* DOCUMENT TEXT *
○ ○ ○
I didn’t go to journalism school.
I don’t have a formal degree in copywriting.
What I have is an undying love for the written word that goes beyond syntax and grammar. Hand on my heart; this is what has kept me going for the 8+ years I have been a copywriter. Or, as I like to put it, a Writer.
If you are reading this, then I assume so are you. Off the bat, let’s get an important fact straight – this is not a Neil Patel-style (god bless that man!) treatise on what you should do while you try wringing out that perfect headline from the depths of your imagination. There are no quick tips and tricks that I can claim to offer; because I believe we all have our pet peeves, and practices which help us wax eloquent. Mine is blasting old-school Bollywood on loud while drinking my favourite tea, or taking a WFH if I can because I always write better alone. This cannot be offered as a generalised advice, or a rule to follow, for obvious reasons. And God how I hate rules!
I won’t give you a to-do, but I can talk about the mantras I live by which have sustained me, and which I hope you find helpful. If you’re good with this, then let’s begin.
Mantra 1. Your heart knows best.
Sounds cliché? Bear with me.
○ ○ ○
* INFORMATION PROVIDED *
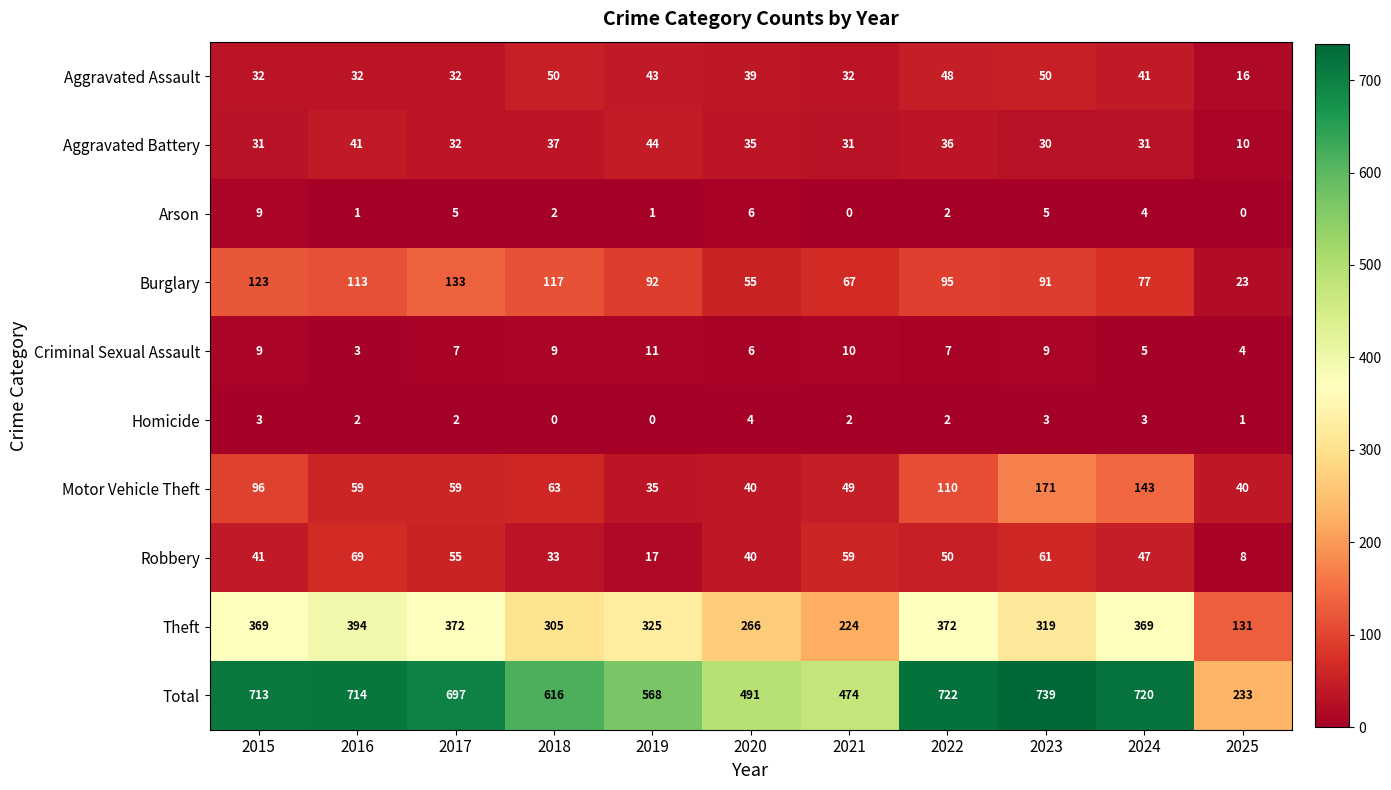

The value of Burglary at 2021 is 30. True or false?

False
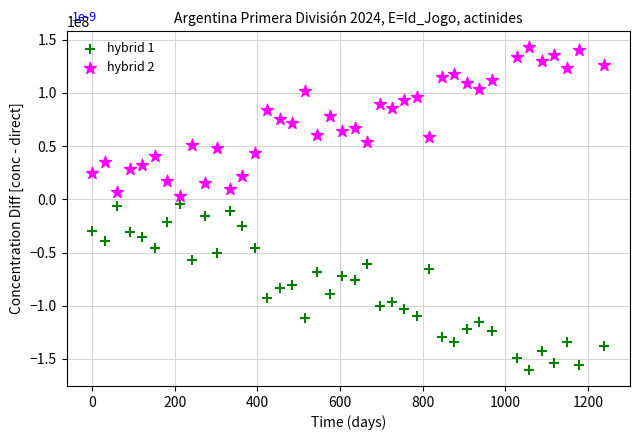

Which series reaches the minimum Y coordinate?

hybrid 1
○ ○ ○
* WORK INSTRUCTION 1 *
Which habits does the copywriting essay say help its writer work?
* WORK INSTRUCTION 2 *
Reproduce word for word the stretch of the copywriting essay from "I don’t have" through "it, a Writer.".
Nothing here depends on the material.

* YOUR RESPONSE 1 *
- Blasting old-school Bollywood on loud
- Drinking a favourite tea
- Taking a WFH (working from home)

* YOUR RESPONSE 2 *
I don’t have a formal degree in copywriting.
What I have is an undying love for the written word that goes beyond syntax and grammar. Hand on my heart; this is what has kept me going for the 8+ years I have been a copywriter. Or, as I like to put it, a Writer.